Return, character for character, the lines of the material starting with the line that contains "right wrist: (50, 316, 6)" and continuing up to and including the line that contains "left knee: (389, 380, -32)". Give only those lines.
■ ■ ■ ■ ■ ■ ■
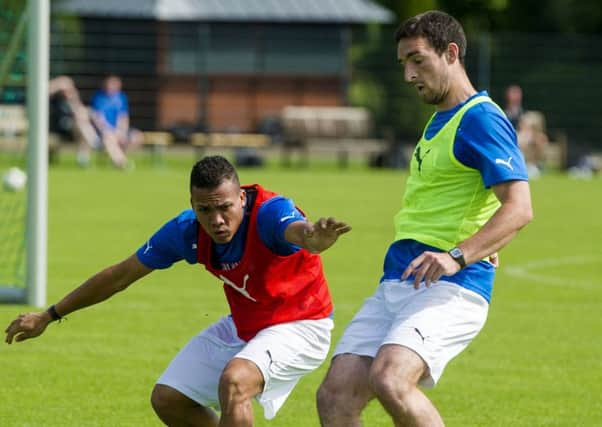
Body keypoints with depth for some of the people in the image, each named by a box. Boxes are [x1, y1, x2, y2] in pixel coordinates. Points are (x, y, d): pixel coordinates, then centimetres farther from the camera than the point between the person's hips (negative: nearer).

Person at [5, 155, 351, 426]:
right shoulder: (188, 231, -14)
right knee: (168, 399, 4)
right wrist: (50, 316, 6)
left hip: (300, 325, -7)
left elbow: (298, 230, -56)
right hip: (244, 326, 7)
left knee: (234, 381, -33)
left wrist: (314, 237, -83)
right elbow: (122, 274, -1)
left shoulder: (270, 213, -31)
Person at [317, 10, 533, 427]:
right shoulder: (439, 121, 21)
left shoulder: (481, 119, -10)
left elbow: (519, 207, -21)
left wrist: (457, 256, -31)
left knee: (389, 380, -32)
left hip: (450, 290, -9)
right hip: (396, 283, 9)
■ ■ ■ ■ ■ ■ ■
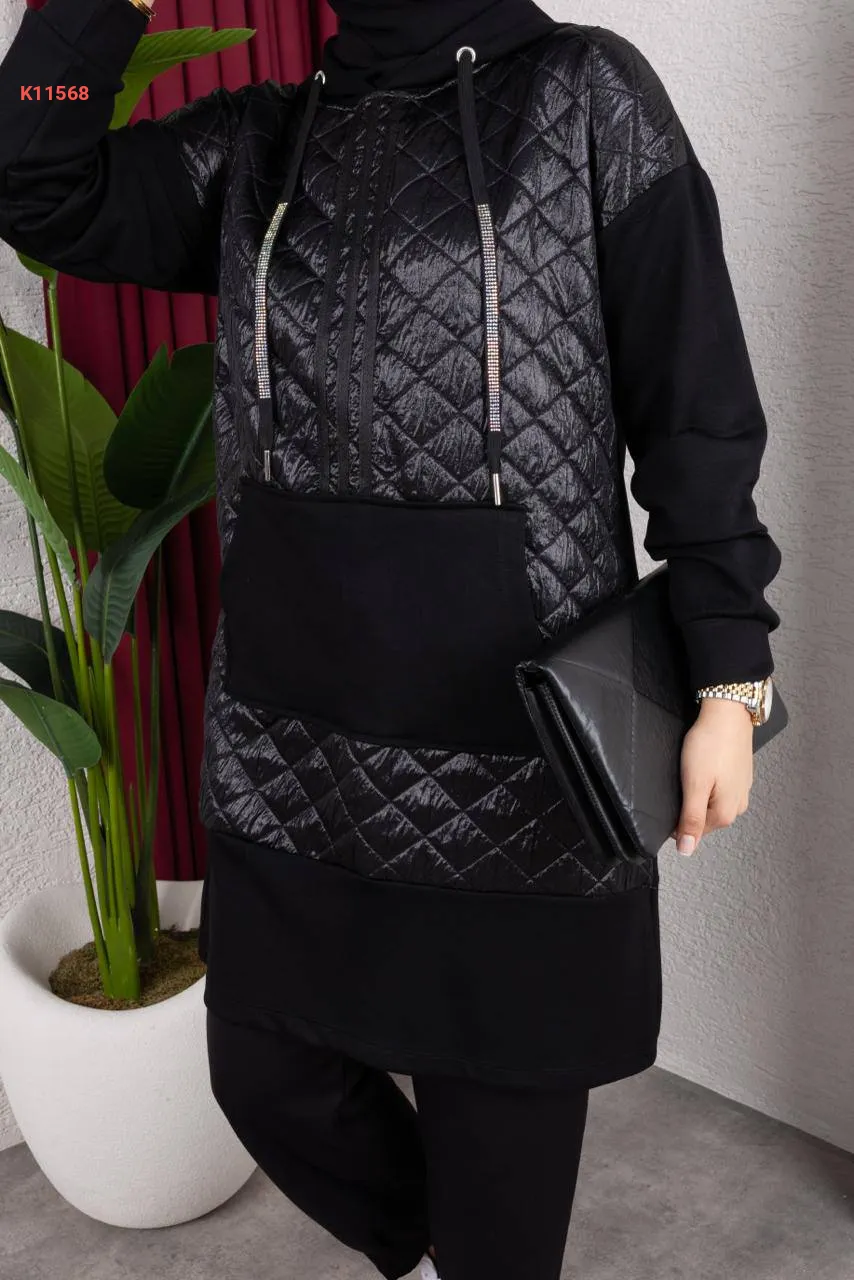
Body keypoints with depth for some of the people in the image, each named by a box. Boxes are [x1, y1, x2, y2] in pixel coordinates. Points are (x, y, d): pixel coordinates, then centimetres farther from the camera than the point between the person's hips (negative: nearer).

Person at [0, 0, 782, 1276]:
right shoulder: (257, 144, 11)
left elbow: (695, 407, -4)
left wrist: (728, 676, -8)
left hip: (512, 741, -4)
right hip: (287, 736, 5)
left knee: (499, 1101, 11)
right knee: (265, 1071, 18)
■ ■ ■ ■ ■ ■ ■
**RESULT FOR THIS EXERCISE**
right wrist: (50, 316, 6)
left hip: (300, 325, -7)
left elbow: (298, 230, -56)
right hip: (244, 326, 7)
left knee: (234, 381, -33)
left wrist: (314, 237, -83)
right elbow: (122, 274, -1)
left shoulder: (270, 213, -31)
Person at [317, 10, 533, 427]:
right shoulder: (439, 121, 21)
left shoulder: (481, 119, -10)
left elbow: (519, 207, -21)
left wrist: (457, 256, -31)
left knee: (389, 380, -32)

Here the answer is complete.